§ Текст задания
Выведите без изменений часть предложенного отрывка: всё, начиная со слов «Тургенев пробудет в» и вплоть до слов «Поляна, 18 августа.» включительно.

§ Предложенный отрывок
Ежели я так некаллиграфически написал первое письмо и напутал там что‑то, то вам не следует сердиться. Все это произошло от мгновенного припадка сильнейшей нежности к вам.
Тургенев пробудет в Зинциге до начала августа с. с. Прочтите биографию Curer Bell*, ужасно интересно по интимному представлению литературных воззрений различных лучших кружков современных английских писателей и их отношений. Прощайте, дорогой друг. Изо всех душевных сил жму вашу руку и желаю вам главного – выздоровления. Может, вы напишете тотчас по получению этого письма Тургеневу, напишите, когда будете в Остенде. Может, я застану ваше письмо у него, а вас застану в Остенде, куда я обещал Толстым заехать.
1857 г. Августа 18. Ясная Поляна.
Ясная Поляна, 18 августа.

§ Сохранённые записи данных
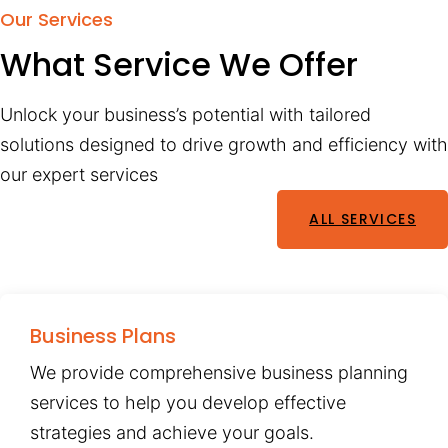
Our Services
What Service We Offer
Unlock your business’s potential with tailored
solutions designed to drive growth and efficiency with
our expert services
ALL SERVICES
Business Plans
We provide comprehensive business planning
services to help you develop effective
strategies and achieve your goals.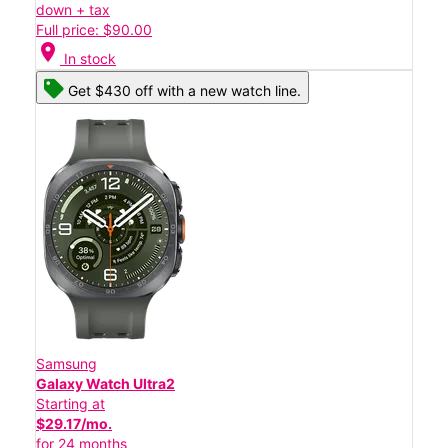
down + tax
Full price: $90.00
location_on
In stock
Get $430 off with a new watch line.
Samsung
Galaxy Watch Ultra2
Starting at
$29.17/mo.
for 24 months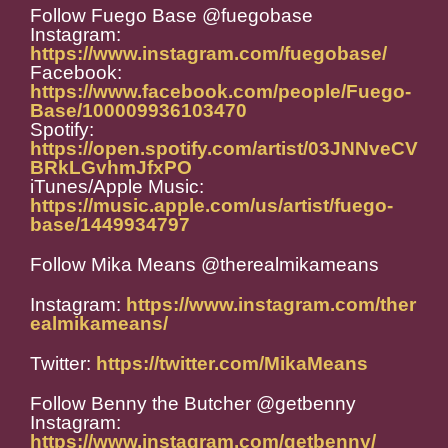
Follow Fuego Base @fuegobase
Instagram:
https://www.instagram.com/fuegobase/
Facebook:
https://www.facebook.com/people/Fuego-
Base/100009936103470
Spotify:
https://open.spotify.com/artist/03JNNveCV
BRkLGvhmJfxPO
iTunes/Apple Music:
https://music.apple.com/us/artist/fuego-
base/1449934797
Follow Mika Means @
therealmikameans
Instagram:
https://www.instagram.com/ther
ealmikameans/
Twitter:
https://twitter.com/MikaMeans
Follow Benny the Butcher @getbenny
Instagram:
https://www.instagram.com/getbenny/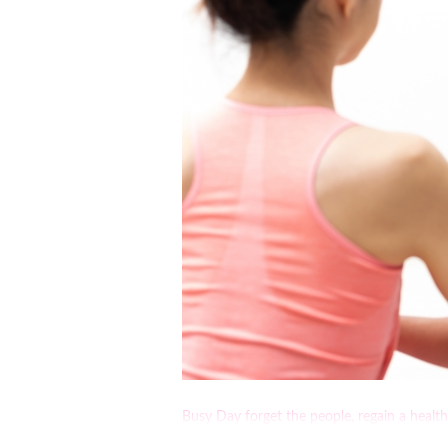
Busy Day forget the people, regain a heal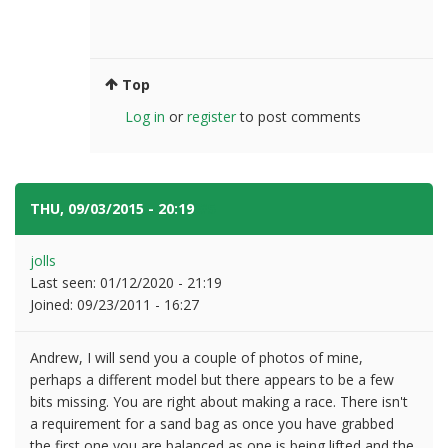
Top
Log in
or
register
to post comments
THU, 09/03/2015 - 20:19
#5
jolls
Last seen:
01/12/2020 - 21:19
Joined:
09/23/2011 - 16:27
Andrew, I will send you a couple of photos of mine,
perhaps a different model but there appears to be a few
bits missing. You are right about making a race. There isn't
a requirement for a sand bag as once you have grabbed
the first one you are balanced as one is being lifted and the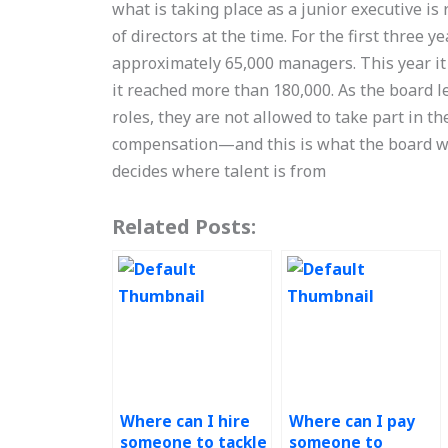
what is taking place as a junior executive is 
of directors at the time. For the first three y
approximately 65,000 managers. This year it
it reached more than 180,000. As the board 
roles, they are not allowed to take part in t
compensation—and this is what the board wou
decides where talent is from
Related Posts:
Where can I hire
Where can I pay
someone to tackle
someone to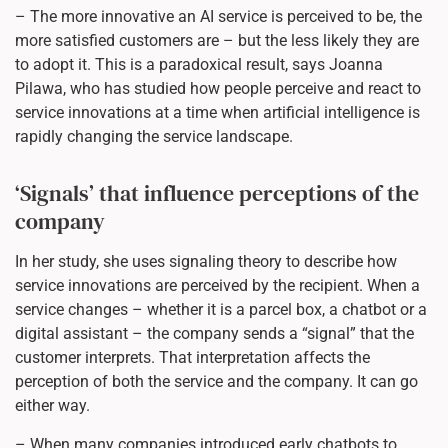
– The more innovative an AI service is perceived to be, the
more satisfied customers are – but the less likely they are
to adopt it. This is a paradoxical result, says Joanna
Pilawa, who has studied how people perceive and react to
service innovations at a time when artificial intelligence is
rapidly changing the service landscape.
‘Signals’ that influence perceptions of the
company
In her study, she uses signaling theory to describe how
service innovations are perceived by the recipient. When a
service changes – whether it is a parcel box, a chatbot or a
digital assistant – the company sends a “signal” that the
customer interprets. That interpretation affects the
perception of both the service and the company. It can go
either way.
– When many companies introduced early chatbots to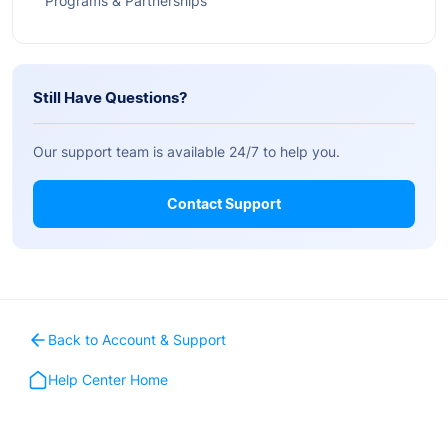
Programs & Partnerships
Still Have Questions?
Our support team is available 24/7 to help you.
Contact Support
Back to Account & Support
Help Center Home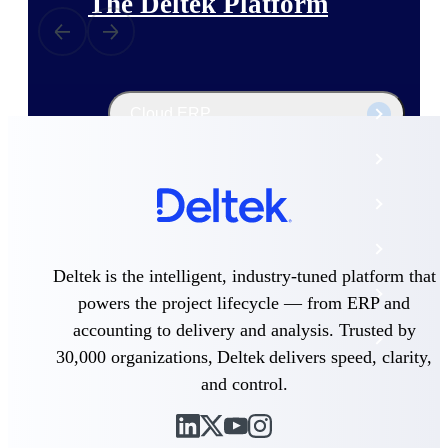
The Deltek Platform
Cloud ERP
Opportunity Intelligence
Pricing Intelligence
Resource Intelligence
Deltek is the intelligent, industry-tuned platform that
Work Intelligence
powers the project lifecycle — from ERP and
accounting to delivery and analysis. Trusted by
Delivery Assurance
30,000 organizations, Deltek delivers speed, clarity,
and control.
Cloud ERP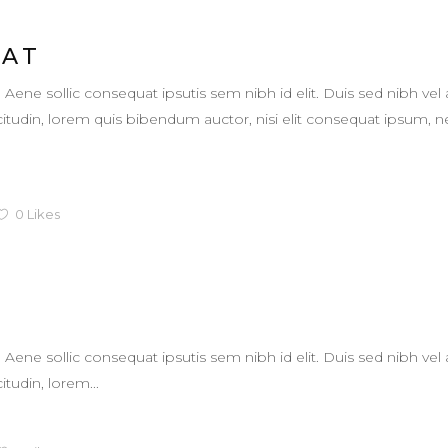
EAT
. Aene sollic consequat ipsutis sem nibh id elit. Duis sed nibh vel 
llicitudin, lorem quis bibendum auctor, nisi elit consequat ipsum,
0
Likes
L
. Aene sollic consequat ipsutis sem nibh id elit. Duis sed nibh vel 
itudin, lorem...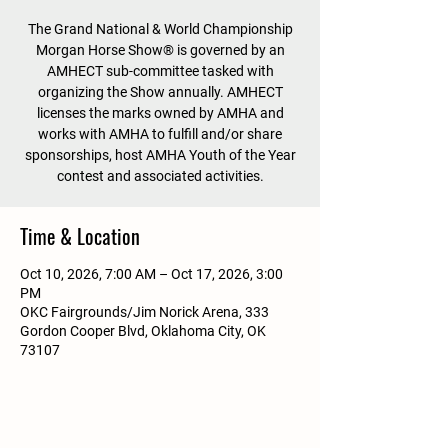
The Grand National & World Championship
Morgan Horse Show® is governed by an
AMHECT sub-committee tasked with
organizing the Show annually. AMHECT
licenses the marks owned by AMHA and
works with AMHA to fulfill and/or share
sponsorships, host AMHA Youth of the Year
contest and associated activities.
Time & Location
Oct 10, 2026, 7:00 AM – Oct 17, 2026, 3:00
PM
OKC Fairgrounds/Jim Norick Arena, 333
Gordon Cooper Blvd, Oklahoma City, OK
73107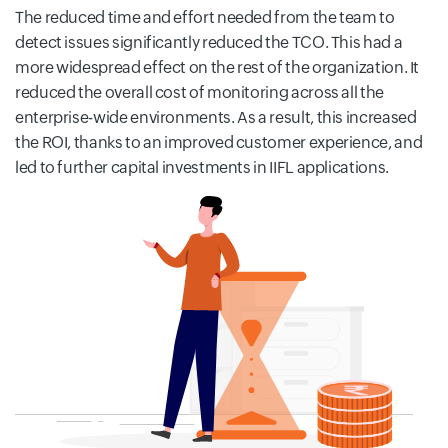
The reduced time and effort needed from the team to
detect issues significantly reduced the TCO. This had a
more widespread effect on the rest of the organization. It
reduced the overall cost of monitoring across all the
enterprise-wide environments. As a result, this increased
the ROI, thanks to an improved customer experience, and
led to further capital investments in IIFL applications.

§ Ответ на задание
Тургенев пробудет в Зинциге до начала августа с. с. Прочтите биографию Curer Bell*, ужасно интересно по интимному представлению литературных воззрений различных лучших кружков современных английских писателей и их отношений. Прощайте, дорогой друг. Изо всех душевных сил жму вашу руку и желаю вам главного – выздоровления. Может, вы напишете тотчас по получению этого письма Тургеневу, напишите, когда будете в Остенде. Может, я застану ваше письмо у него, а вас застану в Остенде, куда я обещал Толстым заехать.
1857 г. Августа 18. Ясная Поляна.
Ясная Поляна, 18 августа.